The ECJ has previously decided that it is unlawful for member states to have national laws which reduce the accrued holiday entitlement of workers when they move from full-time to part-time work (Zentralbetriebsrat der Laneskrankenhauser Tirols v Land Tirol, 2010). In other words, a part-time worker retains the right to untaken holiday which had accrued when working on a full-time basis, and the employer is not entitled to adjust that accrued entitlement to reflect the reduction in working time. However, the holiday entitlement may be recalculated from the point that the working pattern changes.


In this case, the ECJ had to decide the reverse situation i.e. what happens to a worker’s holiday entitlement when their working hours increase?




The claimant was employed as a care worker from June 2009 to May 2013. Although her hours varied from week to week, at the relevant time she was working 1 day per week. In July 2012, she took holiday in excess of her pro-rated entitlement for the year (she took 7 days’ leave, when she was only entitled to 5.6 days’ leave per year).


The following month, the claimant increased her working hours and began working a pattern of 12 days on, 2 days off. She asked for a further week’s leave and the employer refused the request on the basis that she had already taken more than her annual entitlement in July that year.


After the termination of her employment, the claimant brought an Employment Tribunal claim and successfully claimed a payment in lieu of accrued but untaken leave. The employer applied for a reconsideration of the decision, arguing that the claimant had taken holiday in excess of her annual entitlement and no further payment was due. The claimant maintained that her holiday entitlement should be recalculated following the increase to her working hours both prospectively and retrospectively.


The Employment Tribunal revoked its judgment and made a reference to the ECJ, asking whether holiday entitlement had to recalculated when a worker’s hours increased and, if so, did this apply retrospectively, as well as prospectively?




The ECJ considered the Land Tirol decision and concluded that periods of holiday must be calculated separately for each period where the working pattern differs. This meant that a recalculation of holiday is only required from the point at which the working pattern changes. However, there is no requirement to recalculate holiday accrued under the previous working pattern.


The Court also said that where the amount of holiday taken during a period of part-time work exceeds the entitlement for that period (as was the case here) then the employer is entitled to deduct the excess from the newly-calculated entitlement.


Finally, the Court held that the approach to the calculation of entitlement to paid holiday remains the same upon the termination of employment. Workers are entitled to receive their “normal pay” whilst on holiday. If there are unable to take their holiday before termination, then they are entitled to a payment in lieu, which would put them in a position comparable to the one they would have been in had they taken the leave. It will be for national courts to determine how “normal pay” is to be calculated; where pay consists of several elements then a “specific analysis” will be needed.
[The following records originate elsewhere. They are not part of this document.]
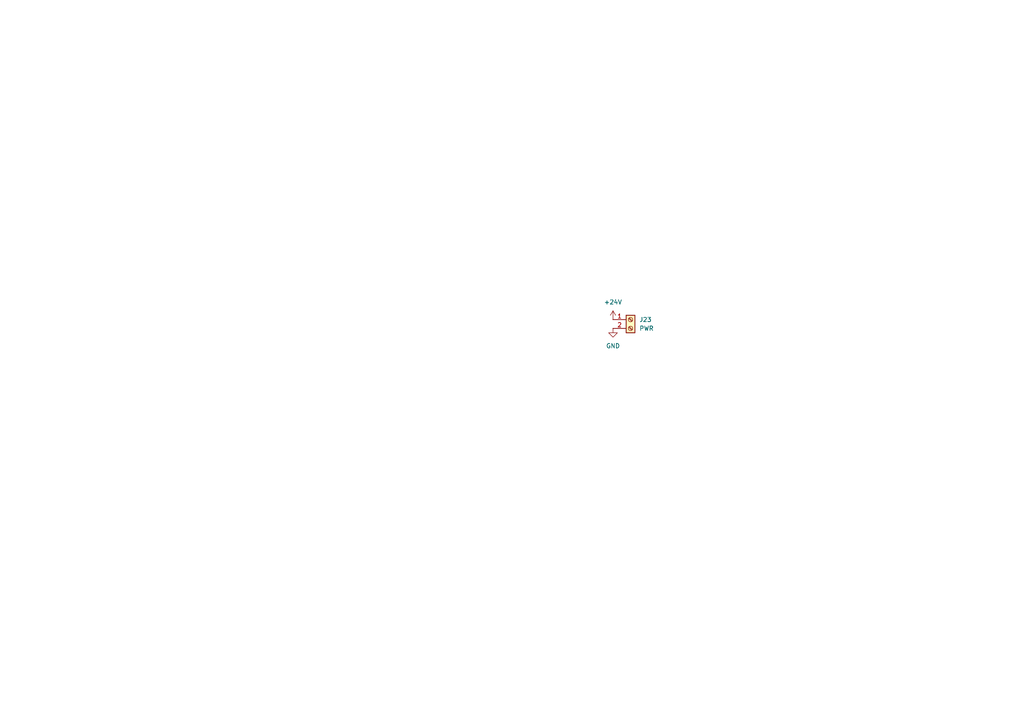
<source format=kicad_sch>
(kicad_sch
	(version 20250114)
	(generator "eeschema")
	(generator_version "9.0")
	(uuid "b610d3af-c32d-432b-bcaf-e8f998f407bc")
	(paper "A4")
	
	(symbol
		(lib_id "power:GND")
		(at 177.8 95.25 0)
		(unit 1)
		(exclude_from_sim no)
		(in_bom yes)
		(on_board yes)
		(dnp no)
		(fields_autoplaced yes)
		(uuid "0abd44c8-70d4-4322-a509-a58e4bd8af41")
		(property "Reference" "#PWR0133"
			(at 177.8 101.6 0)
			(effects
				(font
					(size 1.27 1.27)
				)
				(hide yes)
			)
		)
		(property "Value" "GND"
			(at 177.8 100.33 0)
			(effects
				(font
					(size 1.27 1.27)
				)
			)
		)
		(property "Footprint" ""
			(at 177.8 95.25 0)
			(effects
				(font
					(size 1.27 1.27)
				)
				(hide yes)
			)
		)
		(property "Datasheet" ""
			(at 177.8 95.25 0)
			(effects
				(font
					(size 1.27 1.27)
				)
				(hide yes)
			)
		)
		(property "Description" "Power symbol creates a global label with name \"GND\" , ground"
			(at 177.8 95.25 0)
			(effects
				(font
					(size 1.27 1.27)
				)
				(hide yes)
			)
		)
		(pin "1"
			(uuid "e795f61f-c6a6-4cd1-b4df-d074b4ded5cb")
		)
		(instances
			(project ""
				(path "/a288b6e0-7c74-4cd9-8c53-d587802da1e5/e845d826-7c2d-4023-ba0e-27a1edf0412f"
					(reference "#PWR0133")
					(unit 1)
				)
			)
		)
	)
	(symbol
		(lib_id "Connector:Screw_Terminal_01x02")
		(at 182.88 92.71 0)
		(unit 1)
		(exclude_from_sim no)
		(in_bom yes)
		(on_board yes)
		(dnp no)
		(uuid "579ddbc8-ac4e-4d27-821c-b363feefd97f")
		(property "Reference" "J23"
			(at 185.42 92.7099 0)
			(effects
				(font
					(size 1.27 1.27)
				)
				(justify left)
			)
		)
		(property "Value" "PWR"
			(at 185.42 95.25 0)
			(effects
				(font
					(size 1.27 1.27)
				)
				(justify left)
			)
		)
		(property "Footprint" "OpenA1K:1x2 Terminal Block"
			(at 182.88 92.71 0)
			(effects
				(font
					(size 1.27 1.27)
				)
				(hide yes)
			)
		)
		(property "Datasheet" "~"
			(at 182.88 92.71 0)
			(effects
				(font
					(size 1.27 1.27)
				)
				(hide yes)
			)
		)
		(property "Description" "Generic screw terminal, single row, 01x02, script generated (kicad-library-utils/schlib/autogen/connector/)"
			(at 182.88 92.71 0)
			(effects
				(font
					(size 1.27 1.27)
				)
				(hide yes)
			)
		)
		(pin "2"
			(uuid "17fead3e-38da-498d-bc9b-b24cf44cba4c")
		)
		(pin "1"
			(uuid "bae9cfea-2fd2-405b-b921-01826f043676")
		)
		(instances
			(project ""
				(path "/a288b6e0-7c74-4cd9-8c53-d587802da1e5/e845d826-7c2d-4023-ba0e-27a1edf0412f"
					(reference "J23")
					(unit 1)
				)
			)
		)
	)
	(symbol
		(lib_id "power:+24V")
		(at 177.8 92.71 0)
		(unit 1)
		(exclude_from_sim no)
		(in_bom yes)
		(on_board yes)
		(dnp no)
		(fields_autoplaced yes)
		(uuid "dd275e7a-30e1-4ccc-a1c9-a444bac0a935")
		(property "Reference" "#PWR0132"
			(at 177.8 96.52 0)
			(effects
				(font
					(size 1.27 1.27)
				)
				(hide yes)
			)
		)
		(property "Value" "+24V"
			(at 177.8 87.63 0)
			(effects
				(font
					(size 1.27 1.27)
				)
			)
		)
		(property "Footprint" ""
			(at 177.8 92.71 0)
			(effects
				(font
					(size 1.27 1.27)
				)
				(hide yes)
			)
		)
		(property "Datasheet" ""
			(at 177.8 92.71 0)
			(effects
				(font
					(size 1.27 1.27)
				)
				(hide yes)
			)
		)
		(property "Description" "Power symbol creates a global label with name \"+24V\""
			(at 177.8 92.71 0)
			(effects
				(font
					(size 1.27 1.27)
				)
				(hide yes)
			)
		)
		(pin "1"
			(uuid "c192f086-1115-40c1-b2d9-b86d36adc2d1")
		)
		(instances
			(project ""
				(path "/a288b6e0-7c74-4cd9-8c53-d587802da1e5/e845d826-7c2d-4023-ba0e-27a1edf0412f"
					(reference "#PWR0132")
					(unit 1)
				)
			)
		)
	)
)

</source>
This case helpfully confirms that employers do not need to retrospectively increase a worker’s holiday entitlement if they increase their working hours. In line with the ECJ’s approach in Land Tirol, the case confirms that the recalculation of leave only applies from the point that working hours change.


Where there is a change in working hours, employers must calculate different holiday entitlements for the different periods. This raises the question of whether the 12-week reference period used to calculate holiday pay for certain types of workers in the UK is consistent with EU law. For example:

A full-time worker is remunerated by way of basic pay plus variable commission payments.

The worker reduces their hours of work but retains an entitlement to holiday accrued when they worked on a full-time basis.

After a several months of the new part-time arrangement, the worker takes some of the accrued “full-time” holiday.

The employer calculates the worker’s holiday pay for this period using a 12-week reference period based on their new part-time earnings. The worker’s part-time earnings are considerably lower given the reduced opportunity to earn commission.

Is this approach consistent with the Directive’s requirement that the worker must receive their “normal pay” or would it amount to less favourable treatment of a part-time worker?


Unfortunately, this decision does not help answer this issue beyond stating that a “specific analysis” will be needed.